Find the density function and the distribution function of X [duplicate]

Question

Possible Duplicate:
Functions of Random Variables
Let X be a continuous random variable

Let X be a random variable uniformly distributed on the interval [−2, 2], and Y = (X − 1)^2. Find the density function and the distribution function of X

Answer 1

I will assume that the $X$ at the end is a typo for $Y$. Let us find the cumulative distribution function $F_Y(y)$ of $y$. Then we can differentiate (not done) to find the density function $f_Y(y)$ of $Y$. We have $$F_Y(y)=P(Y\le y)=P((X-1)^2\le y).$$ If $y<0$, this probability is $0$. So $F_Y(y)=0$ if $y<0$. From here on, assume that $y\ge 0$. For $y\ge 0$, we have $$P((X-1)^2\le y)=P(-\sqrt{y}\le X-1\le \sqrt{y})=P(1-\sqrt{y}\le X\le 1+\sqrt{y}). \tag{$\ast$}$$ Now the analysis breaks down into three cases.

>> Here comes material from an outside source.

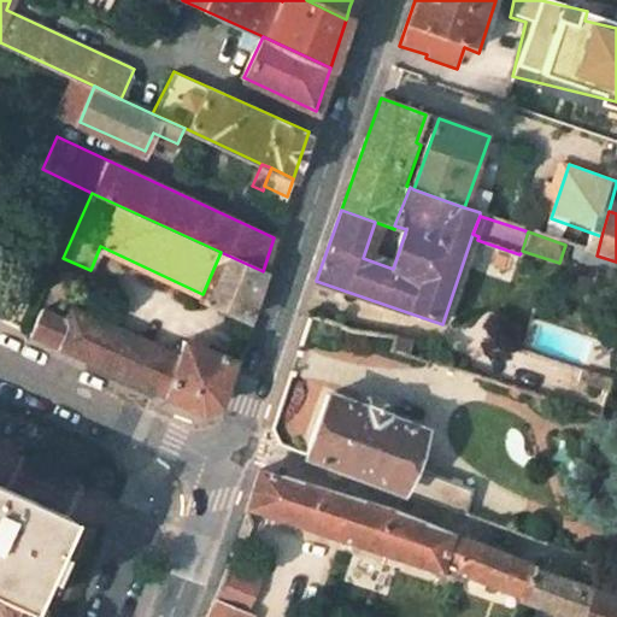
[(201,297),(246,317),(263,271),(221,252),(203,294),(201,297)]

If $y> 9$, the interval in $(\ast)$ fully covers the interval $[-2,2]$, so $F_Y(y)=1$.

Now let $y$ range from $1$ to $9$. For $y$ in this range, $1+\sqrt{y} \ge 2$. So in this range, $P(1-\sqrt{y}\le X\le 1+\sqrt{y})$ is the probability that $X$ ranges from $1-\sqrt{y}$ to $2$. (Remember, the density of $X$ is $0$ beyond $2$.) Thus for $y$ in this range, $F_Y(y)=(2-(1-\sqrt{y}))/4$.

Finally, look at $0 \le y <1$. I leave to you the computation of $F_Y(y)$ for $y$ in this interval.